[Reading passage]:

2023 Software Engineering Reading Journal

Oct-25-2023 - Compile Times and Code Graphs
Oct-26-2023 - Thread per core
Oct-27-2023 - Introducing Glommio
Nov-01-2023 - Why Async Rust
Nov-05-2023 - Are You Sure You Want to Use MMAP in Your Database Management System?
Nov-06-2023 - Log Structured File Systems
Nov-14-2023 - Flash Based SSDs
Nov-15-2023 - The Unwritten Contract of Solid State Drives
Nov-20-2023 - HDFS Architecture
Nov-30-2023 - Bumper Sticker API Design
Dec-04-2023 - HTTP/3: the past, the present, and the future

Oct-25-2023

Title: Compile Times and Code Graphs

Having an ideal code dependency structure improves compile times by reducing the number of units that transitively depend on the unit that gets a code change.

The ideal structure looks like:

A base layer of a small number of foundational crates that are mostly stable.
A middle layer that fans out to implement various business logic.

(Excerpt from a dataset)
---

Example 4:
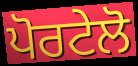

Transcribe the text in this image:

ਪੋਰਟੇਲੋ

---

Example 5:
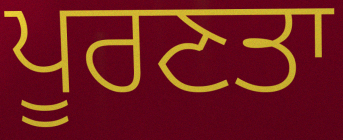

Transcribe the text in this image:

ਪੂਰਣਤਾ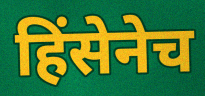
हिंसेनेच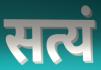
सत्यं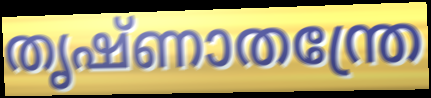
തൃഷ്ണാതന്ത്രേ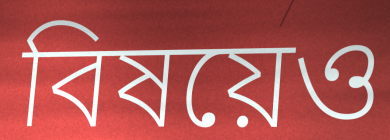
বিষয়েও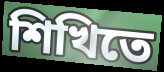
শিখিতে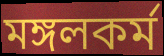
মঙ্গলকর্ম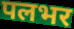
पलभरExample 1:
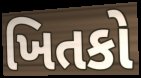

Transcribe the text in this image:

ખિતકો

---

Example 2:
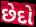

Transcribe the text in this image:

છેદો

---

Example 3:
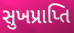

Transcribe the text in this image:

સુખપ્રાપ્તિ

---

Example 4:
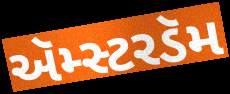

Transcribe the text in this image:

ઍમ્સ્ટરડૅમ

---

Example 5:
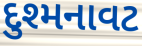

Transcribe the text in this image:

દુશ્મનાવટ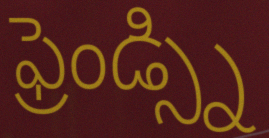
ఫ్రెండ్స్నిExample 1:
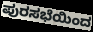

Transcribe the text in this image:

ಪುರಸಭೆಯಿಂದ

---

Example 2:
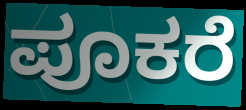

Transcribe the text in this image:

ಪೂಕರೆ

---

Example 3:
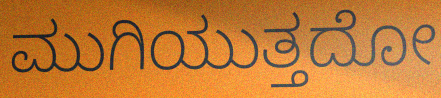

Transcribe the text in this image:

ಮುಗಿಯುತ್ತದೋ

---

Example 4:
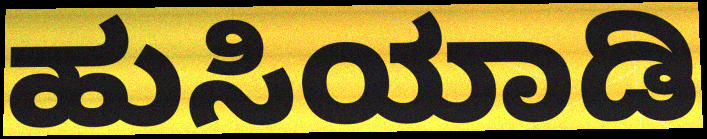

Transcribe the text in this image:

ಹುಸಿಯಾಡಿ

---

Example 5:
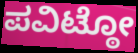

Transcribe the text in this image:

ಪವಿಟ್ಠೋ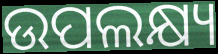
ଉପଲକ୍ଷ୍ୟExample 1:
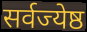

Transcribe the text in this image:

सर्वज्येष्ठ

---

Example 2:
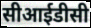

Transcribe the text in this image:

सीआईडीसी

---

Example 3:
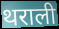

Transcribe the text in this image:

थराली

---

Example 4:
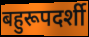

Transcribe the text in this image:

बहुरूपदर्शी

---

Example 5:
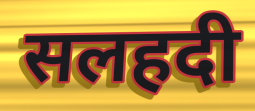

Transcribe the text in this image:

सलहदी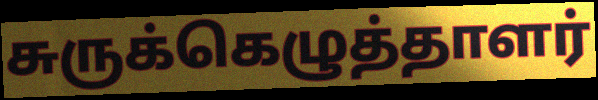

==

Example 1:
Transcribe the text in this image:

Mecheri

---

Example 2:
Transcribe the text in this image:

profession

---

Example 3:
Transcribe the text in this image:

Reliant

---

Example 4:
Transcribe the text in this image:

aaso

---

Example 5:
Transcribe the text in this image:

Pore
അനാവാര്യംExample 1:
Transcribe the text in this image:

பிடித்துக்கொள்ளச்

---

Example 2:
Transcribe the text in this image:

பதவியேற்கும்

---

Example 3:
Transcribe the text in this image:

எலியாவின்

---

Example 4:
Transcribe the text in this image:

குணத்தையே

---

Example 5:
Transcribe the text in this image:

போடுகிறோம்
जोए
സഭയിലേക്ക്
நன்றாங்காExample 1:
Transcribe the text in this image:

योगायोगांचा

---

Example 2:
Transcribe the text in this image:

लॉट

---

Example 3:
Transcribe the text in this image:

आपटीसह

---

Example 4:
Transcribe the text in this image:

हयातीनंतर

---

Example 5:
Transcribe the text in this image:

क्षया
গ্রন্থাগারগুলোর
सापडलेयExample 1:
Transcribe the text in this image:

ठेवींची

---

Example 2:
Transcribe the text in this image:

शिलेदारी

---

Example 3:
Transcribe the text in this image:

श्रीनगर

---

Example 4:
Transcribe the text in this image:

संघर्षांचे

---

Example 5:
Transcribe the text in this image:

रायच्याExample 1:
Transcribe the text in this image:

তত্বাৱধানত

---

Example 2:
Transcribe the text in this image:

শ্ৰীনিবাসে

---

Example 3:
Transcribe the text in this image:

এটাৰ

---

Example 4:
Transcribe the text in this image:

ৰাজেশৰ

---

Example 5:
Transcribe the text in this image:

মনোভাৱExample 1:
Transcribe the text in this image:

--

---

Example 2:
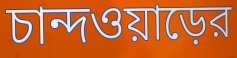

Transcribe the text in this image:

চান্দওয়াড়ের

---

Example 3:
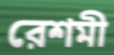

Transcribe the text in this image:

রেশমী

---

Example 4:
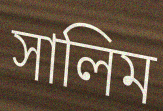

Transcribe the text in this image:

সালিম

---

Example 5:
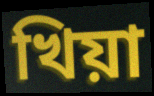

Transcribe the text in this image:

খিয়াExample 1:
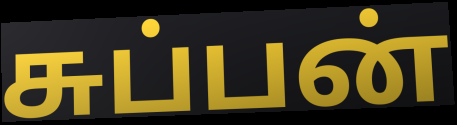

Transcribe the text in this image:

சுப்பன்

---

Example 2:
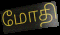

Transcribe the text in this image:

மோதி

[To be done]:
A - According to the reading journal, what makes up the base layer of the ideal code dependency structure?
B - Continue the software engineering reading journal from where it stops.

[Results of the exercise]:
A - A small number of foundational crates that are mostly stable.

B -
A top layer that produces a few binaries by fanning in the middle layer.

ideal-code-dependency

In terms of concretely implementation this structure results in:

A base layer of core types, protobuf definitions etc.
A middle layer of traits describing interfaces/services.
A top layer implementing interfaces and services.

Oct-26-2023

Title: Thread per core

What are the tradeoffs between having a thread-per-core (shared nothing) arch versus a multi threaded with work stealing.

Thread per core combines three big ideas: (1) concurrency should be handled in userspace instead of using expensive kernel threads, (2) I/O should be asynchronous to avoid blocking per-core threads, and (3) data is partitioned between CPU cores to eliminate synchronization cost and data movement between CPU caches. It’s hard to build high throughput systems without (1) and (2), but (3) is probably only needed on really large multicore machines

_ source _

Shared-nothing arch has been demonstrated to be performant than traditional shared-state arch. However, shared-nothing requires data partitioning which is harder than passing mutexes in shared-state arch.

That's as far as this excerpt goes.